If the equation of the locus point equidistant from the points $\left({\mathrm{a}}_1,{\mathrm{b}}_1\right)$ and $\left({\mathrm{a}}_2,{\mathrm{b}}_2\right)$ is $\left({\mathrm{a}}_1-{\mathrm{a}}_2\right)\mathrm{x}+\left({\mathrm{b}}_1-{\mathrm{b}}_2\right)\mathrm{y}+\mathrm{c}=0,$ then the value of c is 

Let $\left(\mathrm{h},\mathrm{k}\right)$ be the points on the locus.

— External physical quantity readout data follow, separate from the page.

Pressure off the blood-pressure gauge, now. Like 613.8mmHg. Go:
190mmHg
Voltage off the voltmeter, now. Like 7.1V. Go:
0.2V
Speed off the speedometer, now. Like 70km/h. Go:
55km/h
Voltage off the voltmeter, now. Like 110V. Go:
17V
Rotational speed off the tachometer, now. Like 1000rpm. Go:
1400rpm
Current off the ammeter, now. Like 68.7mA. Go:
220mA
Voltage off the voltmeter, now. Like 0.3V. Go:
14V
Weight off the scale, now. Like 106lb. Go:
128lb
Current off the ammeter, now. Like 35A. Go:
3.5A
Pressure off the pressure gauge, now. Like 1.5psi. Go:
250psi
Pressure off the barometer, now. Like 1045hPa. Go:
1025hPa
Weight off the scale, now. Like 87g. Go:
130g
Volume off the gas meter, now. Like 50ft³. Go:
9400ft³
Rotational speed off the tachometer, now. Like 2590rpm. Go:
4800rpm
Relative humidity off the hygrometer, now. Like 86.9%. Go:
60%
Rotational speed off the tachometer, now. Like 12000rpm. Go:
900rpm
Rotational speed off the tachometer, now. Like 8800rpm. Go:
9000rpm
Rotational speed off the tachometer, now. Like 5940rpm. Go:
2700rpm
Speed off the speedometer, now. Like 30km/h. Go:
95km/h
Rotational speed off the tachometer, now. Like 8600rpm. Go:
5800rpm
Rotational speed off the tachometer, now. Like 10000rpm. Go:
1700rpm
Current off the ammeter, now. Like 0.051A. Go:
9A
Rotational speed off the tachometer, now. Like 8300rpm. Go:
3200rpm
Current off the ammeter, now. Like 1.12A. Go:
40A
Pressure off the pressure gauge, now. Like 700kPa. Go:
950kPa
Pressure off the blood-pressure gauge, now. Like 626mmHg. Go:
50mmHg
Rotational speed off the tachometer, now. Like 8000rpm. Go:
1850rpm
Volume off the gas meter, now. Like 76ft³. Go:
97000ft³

Then by the given conditions,

${\left(\mathrm{h}-\mathrm{a}\right)}^2+{\left(\mathrm{k}-{\mathrm{b}}_1\right)}^2={\left(\mathrm{h}-{\mathrm{a}}_2\right)}^2+{\left(\mathrm{k}-{\mathrm{b}}_2\right)}^2$

or $2\mathrm{h}\left({\mathrm{a}}_1-{\mathrm{a}}_2\right)+2\mathrm{k}\left({\mathrm{b}}_1-{\mathrm{b}}_2\right)+{\mathrm{a}}_2^2+{\mathrm{b}}_2^2-{\mathrm{a}}_1^2-{\mathrm{b}}_1^2=0$

or $2\mathrm{h}\left({\mathrm{a}}_1-{\mathrm{a}}_2\right)+\mathrm{k}\left({\mathrm{b}}_1-{\mathrm{b}}_2\right)+\frac{1}{2}\left({\mathrm{a}}_2^2+{\mathrm{b}}_2^2-{\mathrm{a}}_1^2-{\mathrm{b}}_1^2\right)=0$         …(1)

Also since $\left(\mathrm{h},\mathrm{k}\right)$ lies on the given locus, we have 

$\left({\mathrm{a}}_1-{\mathrm{a}}_2\right)\mathrm{h}+\mathrm{b}\left({\mathrm{b}}_1-{\mathrm{b}}_2\right)\mathrm{k}+\mathrm{c}=0$                                         …(2)

Comparing (1) and (2) , we get 

$\mathrm{c}=\frac{1}{2}\left({\mathrm{a}}_2^2+{\mathrm{b}}_2^2-{\mathrm{a}}_1^2-{\mathrm{b}}_1^2\right)$